The door was locked.

She felt over the wall with both hands, wildly and clumsily, for the button which she had seen the doctor press when he was showing the room to the visitors. Twice she missed it. The third time her eyes helped her hands; she found the button and pressed on it. The mortise of the lock inside fell back, and the door yielded to her.

Without an instant’s hesitation she entered the room. Though the door was open—though so short a time had elapsed since the fourth Pouring that but little more than half the contemplated volume of gas had been produced as yet—the poisoned air seized her, like the grasp of a hand at her throat, like the twisting of a wire round her head. She found him on the floor at the foot of the bed: his head and one arm were toward the door, as if he had risen under the first feeling of drowsiness, and had sunk in the effort to leave the room. With the desperate concentration of strength of which women are capable in emergencies, she lifted him and dragged him out into the corridor. Her brain reeled as she laid him down, and crawled back on her knees to the room to shut out the poisoned air from pursuing them into the passage. After closing the door, she waited, without daring to look at him the while, for strength enough to rise and get to the window over the stairs. When the window was opened, when the keen air of the early winter morning blew steadily in, she ventured back to him and raised his head, and looked for the first time closely at his face.

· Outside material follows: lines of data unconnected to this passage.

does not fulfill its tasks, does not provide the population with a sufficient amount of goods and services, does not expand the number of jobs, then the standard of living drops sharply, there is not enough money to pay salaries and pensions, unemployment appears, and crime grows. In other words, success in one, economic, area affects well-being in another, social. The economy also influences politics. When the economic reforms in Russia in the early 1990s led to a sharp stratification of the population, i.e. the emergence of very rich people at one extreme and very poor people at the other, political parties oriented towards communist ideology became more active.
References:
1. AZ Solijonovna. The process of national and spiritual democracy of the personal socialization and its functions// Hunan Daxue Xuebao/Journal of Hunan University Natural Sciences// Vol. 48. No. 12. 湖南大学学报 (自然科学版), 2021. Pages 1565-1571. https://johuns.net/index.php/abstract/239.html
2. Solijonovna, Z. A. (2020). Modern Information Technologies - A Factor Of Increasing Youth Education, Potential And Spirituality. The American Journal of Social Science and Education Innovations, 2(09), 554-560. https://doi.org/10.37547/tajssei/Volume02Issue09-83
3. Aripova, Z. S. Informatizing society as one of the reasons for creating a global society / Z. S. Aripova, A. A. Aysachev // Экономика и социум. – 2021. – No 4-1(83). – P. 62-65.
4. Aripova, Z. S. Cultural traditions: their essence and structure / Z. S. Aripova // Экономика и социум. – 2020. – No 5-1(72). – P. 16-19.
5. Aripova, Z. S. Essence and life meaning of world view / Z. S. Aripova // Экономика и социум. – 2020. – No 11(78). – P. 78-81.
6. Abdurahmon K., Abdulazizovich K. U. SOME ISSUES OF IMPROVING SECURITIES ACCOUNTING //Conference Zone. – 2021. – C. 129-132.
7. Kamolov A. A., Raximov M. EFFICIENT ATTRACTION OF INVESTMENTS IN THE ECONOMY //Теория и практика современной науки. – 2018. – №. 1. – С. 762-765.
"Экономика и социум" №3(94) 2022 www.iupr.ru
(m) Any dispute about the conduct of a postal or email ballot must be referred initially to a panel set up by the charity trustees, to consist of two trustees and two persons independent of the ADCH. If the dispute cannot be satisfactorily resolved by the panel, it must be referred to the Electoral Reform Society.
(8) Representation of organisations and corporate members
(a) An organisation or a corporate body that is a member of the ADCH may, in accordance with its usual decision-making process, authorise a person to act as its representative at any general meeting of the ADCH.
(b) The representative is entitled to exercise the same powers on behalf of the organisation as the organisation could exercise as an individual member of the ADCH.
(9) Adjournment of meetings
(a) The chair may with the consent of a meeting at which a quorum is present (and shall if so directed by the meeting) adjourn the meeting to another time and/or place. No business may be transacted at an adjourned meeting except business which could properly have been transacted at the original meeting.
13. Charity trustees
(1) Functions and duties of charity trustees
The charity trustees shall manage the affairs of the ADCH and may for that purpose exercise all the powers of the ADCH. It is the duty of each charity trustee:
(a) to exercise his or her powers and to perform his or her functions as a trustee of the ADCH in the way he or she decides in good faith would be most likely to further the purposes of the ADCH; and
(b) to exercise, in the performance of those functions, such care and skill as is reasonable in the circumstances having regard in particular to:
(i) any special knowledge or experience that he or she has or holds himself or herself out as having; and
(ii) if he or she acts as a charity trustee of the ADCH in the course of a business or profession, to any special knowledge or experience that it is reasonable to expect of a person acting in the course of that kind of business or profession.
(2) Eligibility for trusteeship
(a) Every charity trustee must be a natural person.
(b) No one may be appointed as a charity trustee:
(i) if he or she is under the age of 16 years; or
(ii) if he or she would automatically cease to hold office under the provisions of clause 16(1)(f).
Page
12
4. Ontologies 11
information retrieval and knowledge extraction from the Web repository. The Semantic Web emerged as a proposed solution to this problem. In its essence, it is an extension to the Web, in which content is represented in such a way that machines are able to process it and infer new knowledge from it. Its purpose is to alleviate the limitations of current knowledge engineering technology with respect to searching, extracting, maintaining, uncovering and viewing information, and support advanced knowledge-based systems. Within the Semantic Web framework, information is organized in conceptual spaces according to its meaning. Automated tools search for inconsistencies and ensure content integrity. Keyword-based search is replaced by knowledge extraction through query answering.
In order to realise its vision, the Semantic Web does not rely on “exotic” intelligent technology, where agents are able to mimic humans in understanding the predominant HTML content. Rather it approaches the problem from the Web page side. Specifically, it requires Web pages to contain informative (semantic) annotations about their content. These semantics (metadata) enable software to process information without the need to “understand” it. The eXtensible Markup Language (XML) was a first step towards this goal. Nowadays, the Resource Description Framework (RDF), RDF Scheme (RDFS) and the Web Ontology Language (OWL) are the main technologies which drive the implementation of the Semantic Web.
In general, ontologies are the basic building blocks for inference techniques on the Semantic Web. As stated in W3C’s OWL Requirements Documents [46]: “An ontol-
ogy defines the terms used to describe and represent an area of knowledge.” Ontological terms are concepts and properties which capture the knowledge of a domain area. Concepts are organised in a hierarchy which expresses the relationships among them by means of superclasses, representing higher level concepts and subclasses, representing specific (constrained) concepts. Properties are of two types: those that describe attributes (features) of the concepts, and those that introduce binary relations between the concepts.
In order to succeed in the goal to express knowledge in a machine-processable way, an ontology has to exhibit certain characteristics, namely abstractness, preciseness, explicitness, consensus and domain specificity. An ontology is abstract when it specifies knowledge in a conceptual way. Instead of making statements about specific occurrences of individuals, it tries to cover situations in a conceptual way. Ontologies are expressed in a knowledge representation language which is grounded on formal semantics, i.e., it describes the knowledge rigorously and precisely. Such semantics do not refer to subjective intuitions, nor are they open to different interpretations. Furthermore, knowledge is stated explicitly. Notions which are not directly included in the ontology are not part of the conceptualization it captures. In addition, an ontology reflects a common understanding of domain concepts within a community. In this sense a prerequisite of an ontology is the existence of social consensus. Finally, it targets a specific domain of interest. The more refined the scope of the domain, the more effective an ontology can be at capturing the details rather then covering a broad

Was it death that spread the livid pallor over his forehead and his cheeks, and the dull leaden hue on his eyelids and his lips?

She loosened his cravat and opened his waistcoat, and bared his throat and breast to the air. With her hand on his heart, with her bosom supporting his head, so that he fronted the window, she waited the event. A time passed: a time short enough to be reckoned by minutes on the clock; and yet long enough to take her memory back over all her married life with him—long enough to mature the resolution that now rose in her mind as the one result that could come of the retrospect. As her eyes rested on him, a strange composure settled slowly on her face. She bore the look of a woman who was equally resigned to welcome the chance of his recovery, or to accept the certainty of his death.

Not a cry or a tear had escaped her yet. Not a cry or a tear escaped her when the interval had passed, and she felt the first faint fluttering of his heart, and heard the first faint catching of the breath of his lips. She silently bent over him and kissed his forehead. When she looked up again, the hard despair had melted from her face. There was something softly radiant in her eyes, which lit her whole countenance as with an inner light, and made her womanly and lovely once more.

She laid him down, and, taking off her shawl, made a pillow of it to support his head. “It might have been hard, love,” she said, as she felt the faint pulsation strengthening at his heart. “You have made it easy now.”